Colin: Issey was known for his democratic design ethos and motivation to remove the restrictive nature of clothing and create inclusion within fashion, which, I believe, aligns with what you have said about finding an audience within the masses. What are some aspects of him that inspire you? 

Ben: Issey Miyake is a superhero to many of us designers. He’s your favorite designer’s favorite designer. He had such a wide-ranging ethos from his work with Final Home, Homme Plissé, and even his laser cut line 132.5. He had an approach to patternmaking that was so unique and original. I am constantly inspired by his early collections, where patterns were cut in organic shapes to create unique forms. I also loved his use of low-waste patterning, where he would use only one continuous rectangle of fabric to be sewn into a garment- almost as if it were origami. 

I hope for a slower future in fashion where brands can have time to create freely and not just be compared to what’s “now.”

Colin: Returning to your designs, I understand you are trying to preview your collection at VCU’s fashion show in the coming weeks. What are you trying to achieve or showcase for the Richmond audience to see? 

Ben: For sure. I’m very excited to debut my junior collection titled “Note To Self.” I wanted to focus on the subject of sensitivity and acknowledgment of one’s emotions. Growing up, I felt shame for being sensitive, and in this collection, I want to speak to my younger self and explain that it’s ok to be connected to feelings and have the ability to read others.
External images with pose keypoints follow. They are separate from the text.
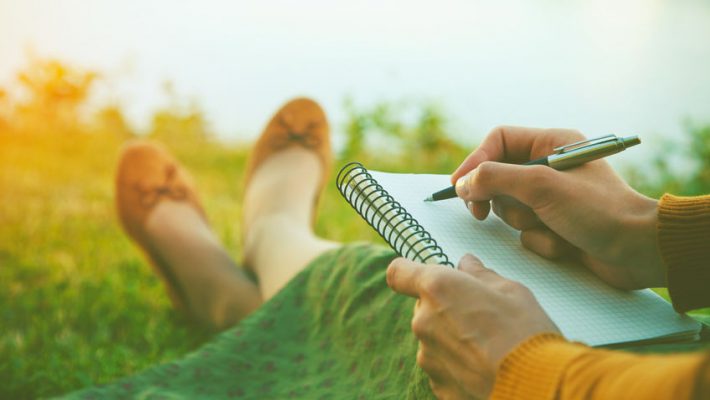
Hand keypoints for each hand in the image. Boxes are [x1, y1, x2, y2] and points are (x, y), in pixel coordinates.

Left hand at [387, 255, 558, 398]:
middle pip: (422, 308)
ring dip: (451, 339)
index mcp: (438, 288)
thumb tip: (468, 265)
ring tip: (486, 346)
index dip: (409, 273)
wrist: (534, 385)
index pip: (399, 273)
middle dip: (444, 308)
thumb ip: (481, 275)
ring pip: (433, 339)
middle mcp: (424, 321)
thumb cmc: (525, 334)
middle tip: (477, 314)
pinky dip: (458, 366)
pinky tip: (483, 366)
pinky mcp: (438, 384)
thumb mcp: (510, 290)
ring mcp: (428, 356)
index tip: (423, 276)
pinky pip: (442, 367)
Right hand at [451, 126, 663, 288]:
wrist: (638, 251)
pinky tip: (564, 244)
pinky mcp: (555, 225)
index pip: (498, 141)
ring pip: (510, 209)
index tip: (457, 187)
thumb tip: (463, 184)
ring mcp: (552, 199)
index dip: (474, 161)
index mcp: (551, 144)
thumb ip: (496, 179)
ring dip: (525, 223)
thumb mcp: (542, 187)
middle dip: (500, 201)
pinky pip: (526, 232)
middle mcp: (549, 168)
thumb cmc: (598, 210)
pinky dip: (540, 241)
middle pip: (498, 177)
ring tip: (551, 227)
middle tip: (483, 214)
Many garments I created have cinched and tied details that can tighten to the wearer to resemble being suffocated on the inside and not expressing your emotions. When each garment is worn freely and untied, everything drapes and flows to allow the wearer to express themselves. Many of the shapes in this collection also take inspiration from my time overseas studying Japanese and French garments. Everything has a drape and flow, allowing for a very genderless look. I also designed everything with drawstring closures, so every piece is very size inclusive because it’s important to me for a lot of people to be able to wear the clothes I make. 

Colin: With the advent of artificial intelligence now having a formidable presence in the creative space, how do you believe up-and-coming fashion designers will be able to navigate the field when A.I. is being trained to design like a human? 

Ben: I know there’s been a lot of buzz around A.I. right now, both good and bad. I think its potential is pretty exciting for many of us in the art world. The ability many of these A.I. have to help create mood boards and render quick ideas for designers is dope. As long as you use AI as a research tool to help you get to the end product and not use the recycled art as your own, I see no issue. I hope we can start viewing it like we do Siri or using a calculator. At the end of the day, we’re always going to have new technologies that advance us, we just need to be smart about how we use them.

Colin: How do you balance the desire to create something that is timeless with the pressure to keep up with the fast-paced trends of the fashion industry?

Ben: Honestly, I just don’t. I try to steer clear of all these quick trends that lack expression and originality. I usually flock to designs that most people can wear in the hope of a more “timeless-collection” approach to fashion. Of course, you’ll see some fun things I make just for the sake of (the) runway, but I like to make practical clothing. I think it’s crucial as a designer to have knowledge of merchandising to understand your audience and what sells. I practice introducing small shifts in shape, like making things more tight-fitting for a couple of looks and then having more drape and volume for others. Overall, as someone getting ready to start their career in the industry, I hope for a slower future in fashion where brands can have time to create freely and not just be compared to what’s “now.” I see what’s selling now, but I remind myself never to lose my inner artist in the process.